[Provided text Boundary: Start]

• 05
  • Feb

Sad_Couple_6749414Are you in a sexless marriage?  I’m a sex therapist in Orange County, CA and I assure you, you are not alone!  About 25% of all marriages are “sexless,” meaning that the couple has sex fewer than one to two dozen times a year.

Sometimes marriages naturally go through dry spells.  A partner might be sick, be pulled by care-giving demands, or absent due to military or other job obligations.   But when couples go for a year or longer without connecting in the bedroom, there’s a problem.

What causes a sexless marriage?  Many couples stop having sex during the last part of pregnancy and during the first months they have a newborn.  They struggle with finding time, but also with feeling sexy when there’s an infant in the house with all the demands of parenting.  Other couples struggle with sex from the beginning.  One partner may have been raised in a very strict religious home and can’t let enjoy sex, even though they’re married.

[Provided text Boundary: End]

## Try it
Return, word for word, the portion of the text on sexless marriage that opens with the words containing "Sometimes marriages naturally" and closes with "there’s a problem.". The records come from a separate source and have no connection to the text on sexless marriage.

[Excerpted records Boundary: Start]

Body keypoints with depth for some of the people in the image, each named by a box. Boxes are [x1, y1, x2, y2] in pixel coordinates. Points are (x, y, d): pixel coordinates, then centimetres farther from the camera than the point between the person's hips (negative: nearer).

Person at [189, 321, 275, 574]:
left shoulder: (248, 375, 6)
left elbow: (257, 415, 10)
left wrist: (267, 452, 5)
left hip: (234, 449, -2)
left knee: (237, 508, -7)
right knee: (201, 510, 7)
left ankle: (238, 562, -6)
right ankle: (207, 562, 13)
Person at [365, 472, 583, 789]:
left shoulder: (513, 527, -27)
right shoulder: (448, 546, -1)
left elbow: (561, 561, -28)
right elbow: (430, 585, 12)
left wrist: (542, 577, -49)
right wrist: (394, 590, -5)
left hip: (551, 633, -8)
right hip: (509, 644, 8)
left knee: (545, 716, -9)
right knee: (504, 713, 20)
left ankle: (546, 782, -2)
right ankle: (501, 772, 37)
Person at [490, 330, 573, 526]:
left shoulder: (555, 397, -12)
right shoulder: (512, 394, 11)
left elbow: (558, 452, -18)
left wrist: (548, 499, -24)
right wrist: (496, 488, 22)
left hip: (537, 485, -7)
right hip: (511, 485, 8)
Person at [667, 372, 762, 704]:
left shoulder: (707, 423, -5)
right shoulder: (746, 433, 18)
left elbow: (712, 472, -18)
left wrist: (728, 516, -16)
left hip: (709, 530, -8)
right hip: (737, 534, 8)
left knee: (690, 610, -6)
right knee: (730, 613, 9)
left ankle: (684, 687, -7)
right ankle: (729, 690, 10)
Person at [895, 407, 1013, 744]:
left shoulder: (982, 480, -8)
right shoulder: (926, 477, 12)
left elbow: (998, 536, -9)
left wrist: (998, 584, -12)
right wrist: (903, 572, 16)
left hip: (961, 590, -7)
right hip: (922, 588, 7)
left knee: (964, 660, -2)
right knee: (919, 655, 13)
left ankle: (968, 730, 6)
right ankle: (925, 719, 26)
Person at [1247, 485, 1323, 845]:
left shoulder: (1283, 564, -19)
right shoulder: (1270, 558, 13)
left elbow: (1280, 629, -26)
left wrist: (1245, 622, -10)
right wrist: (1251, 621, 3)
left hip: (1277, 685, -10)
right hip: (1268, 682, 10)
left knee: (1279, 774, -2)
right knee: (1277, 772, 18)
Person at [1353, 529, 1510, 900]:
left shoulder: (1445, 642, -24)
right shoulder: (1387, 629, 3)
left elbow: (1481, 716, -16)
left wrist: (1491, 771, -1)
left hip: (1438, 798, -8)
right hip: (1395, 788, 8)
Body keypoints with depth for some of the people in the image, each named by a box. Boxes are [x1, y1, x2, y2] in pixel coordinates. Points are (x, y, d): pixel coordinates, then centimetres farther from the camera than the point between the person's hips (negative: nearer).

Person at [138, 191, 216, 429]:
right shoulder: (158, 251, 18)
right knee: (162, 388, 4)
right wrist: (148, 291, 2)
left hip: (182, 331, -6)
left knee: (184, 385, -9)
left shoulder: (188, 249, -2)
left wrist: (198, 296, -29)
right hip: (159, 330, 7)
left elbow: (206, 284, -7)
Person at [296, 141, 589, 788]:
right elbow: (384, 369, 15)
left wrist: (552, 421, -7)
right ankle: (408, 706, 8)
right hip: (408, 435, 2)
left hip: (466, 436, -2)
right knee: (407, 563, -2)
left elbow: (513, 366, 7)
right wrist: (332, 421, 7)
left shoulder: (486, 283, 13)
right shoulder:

[Excerpted records Boundary: End]

## Task solution
Sometimes marriages naturally go through dry spells.  A partner might be sick, be pulled by care-giving demands, or absent due to military or other job obligations.   But when couples go for a year or longer without connecting in the bedroom, there’s a problem.